▸ JOB
Reproduce every line of the listing below word for word, leaving out the pictures.

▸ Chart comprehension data

********

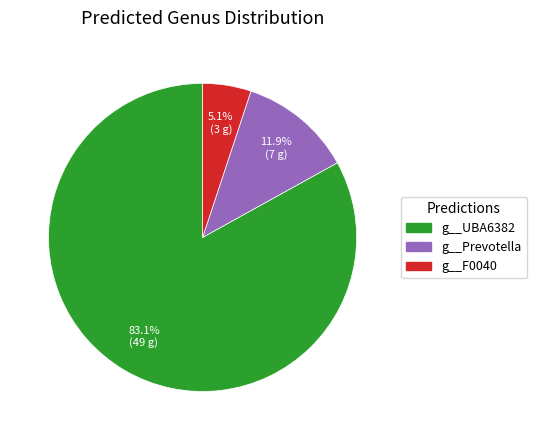

Is there a majority slice in this chart?

Yes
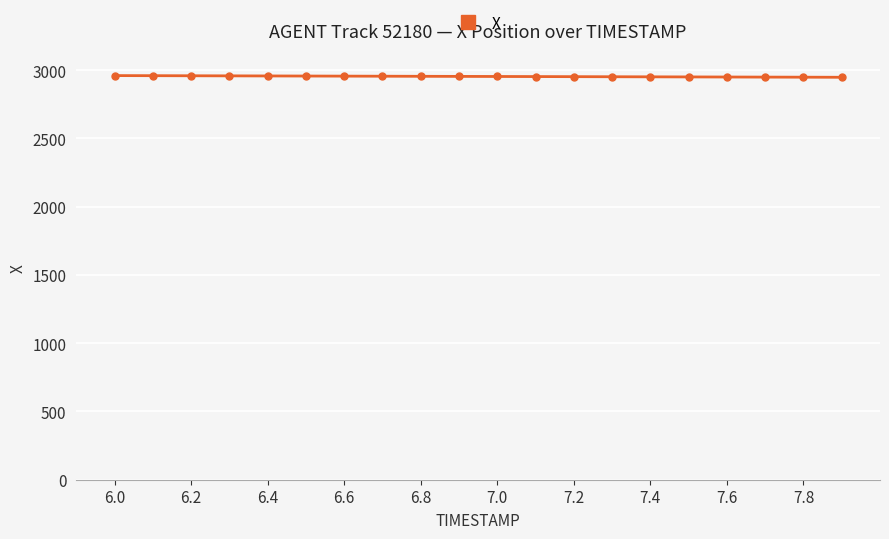

How many lines are shown in the chart?

1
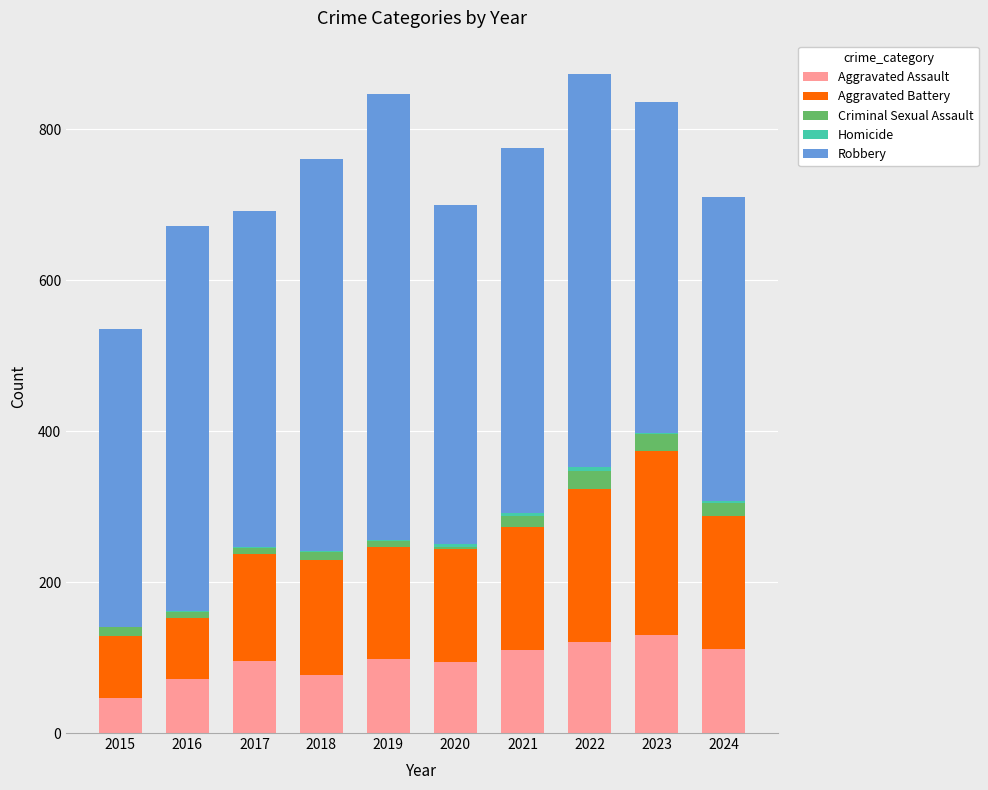

Is it true that Aggravated Assault equals 46 at 2015?

True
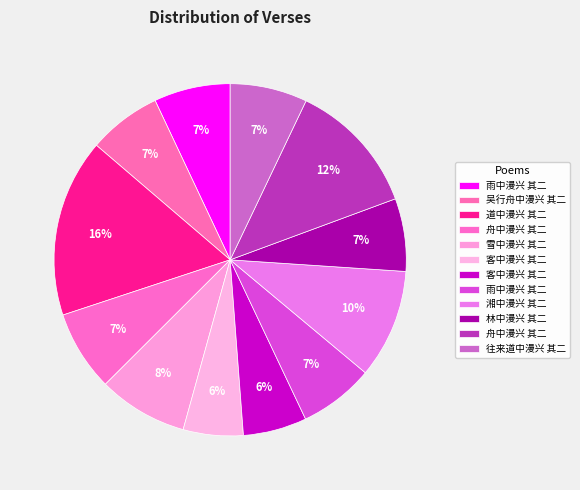

What is the smallest slice in the pie chart?

客中漫兴 其二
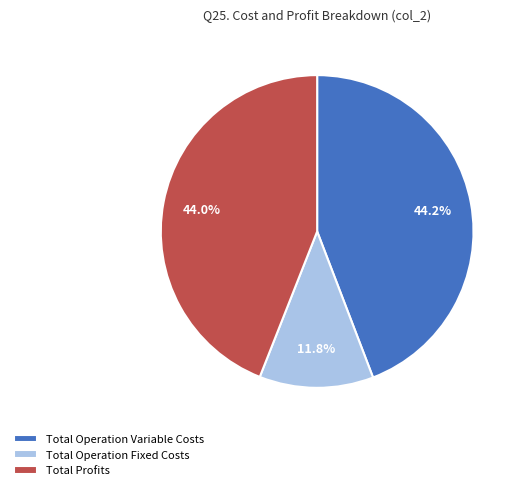

What is the smallest slice in the pie chart?

Total Operation Fixed Costs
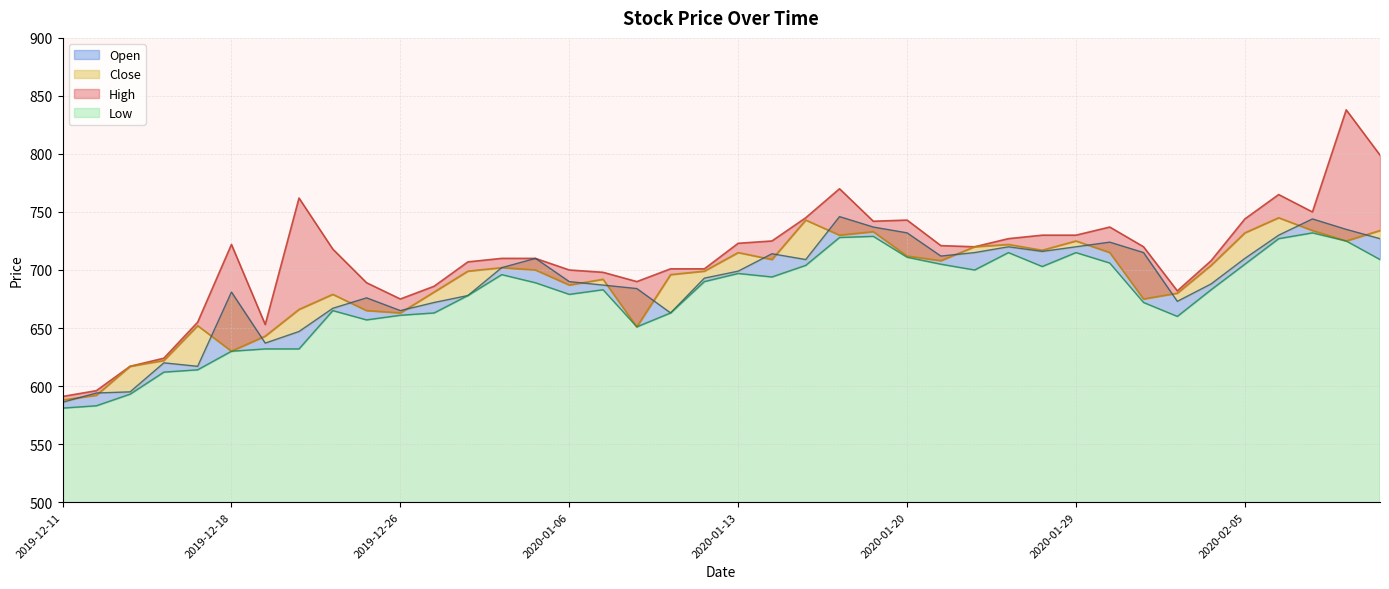

At how many categories does at least one series exceed 675?

33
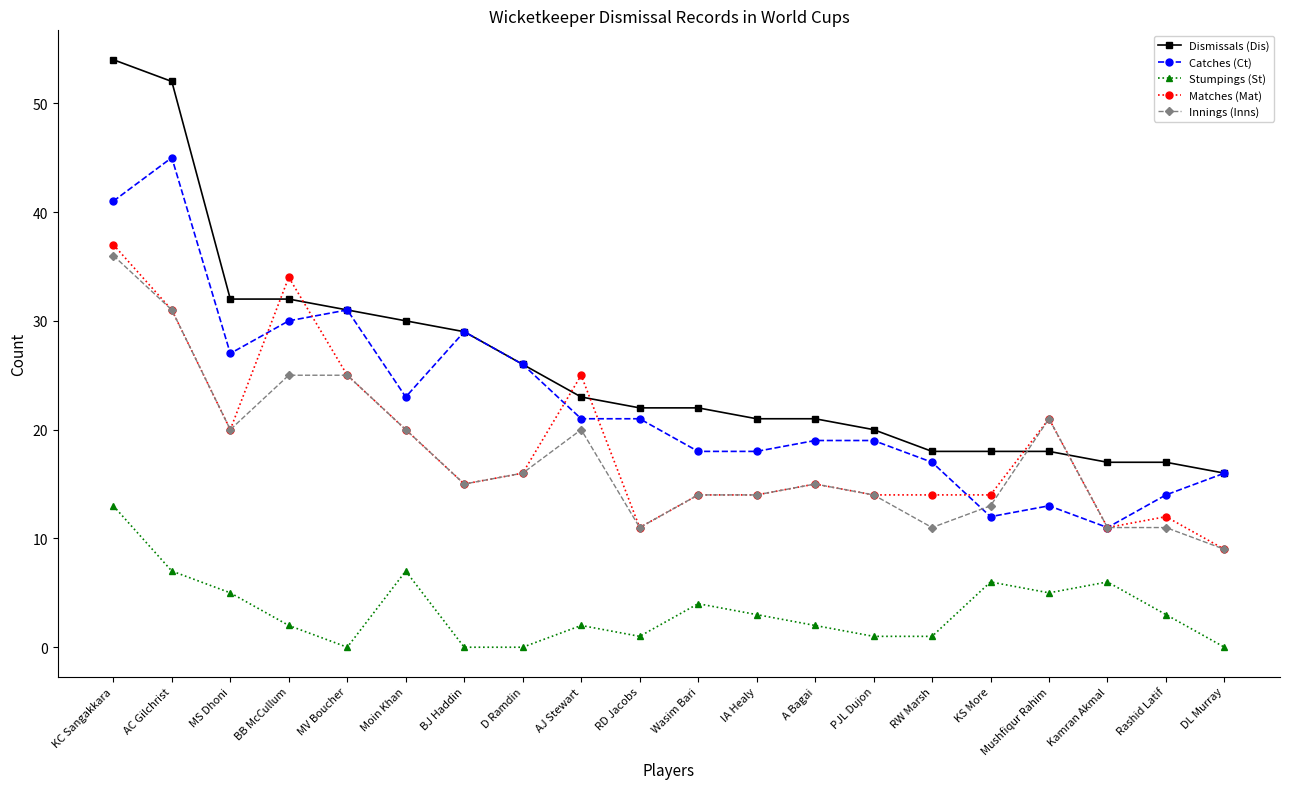

What is the average value of the Catches (Ct) series?

23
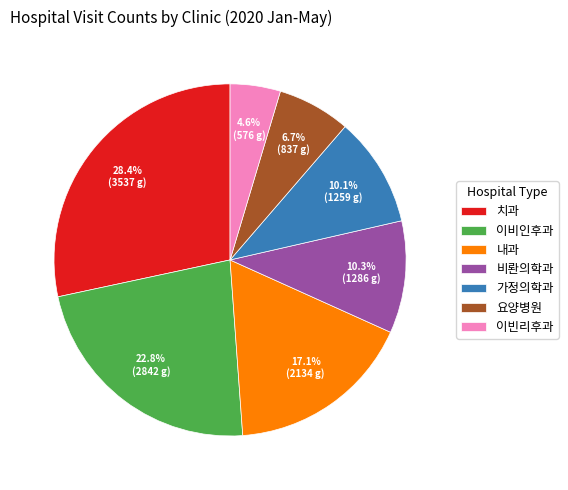

Count the number of slices in the pie.

7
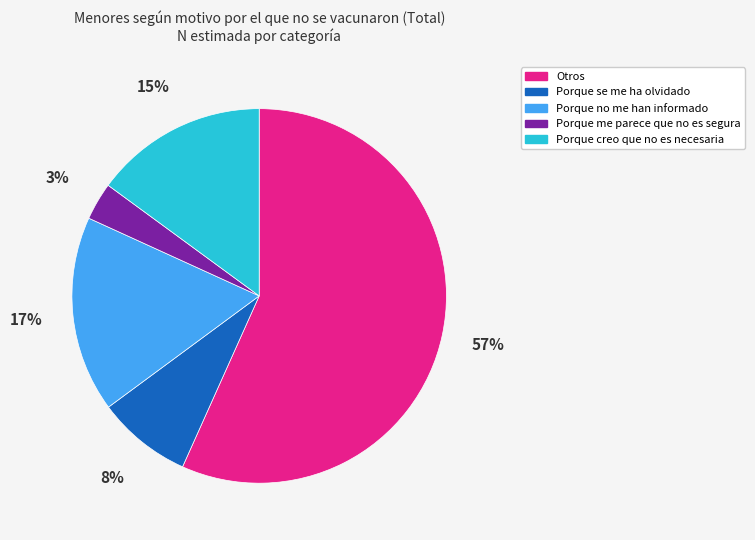

What is the ratio of the value at Porque me parece que no es segura to the value at Porque se me ha olvidado?

0.4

********

▸ RESULT
Is there a majority slice in this chart?

Yes

How many lines are shown in the chart?

1

Is it true that Aggravated Assault equals 46 at 2015?

True

What is the smallest slice in the pie chart?

客中漫兴 其二

What is the smallest slice in the pie chart?

Total Operation Fixed Costs

At how many categories does at least one series exceed 675?

33

What is the average value of the Catches (Ct) series?

23

Count the number of slices in the pie.

7

What is the ratio of the value at Porque me parece que no es segura to the value at Porque se me ha olvidado?

0.4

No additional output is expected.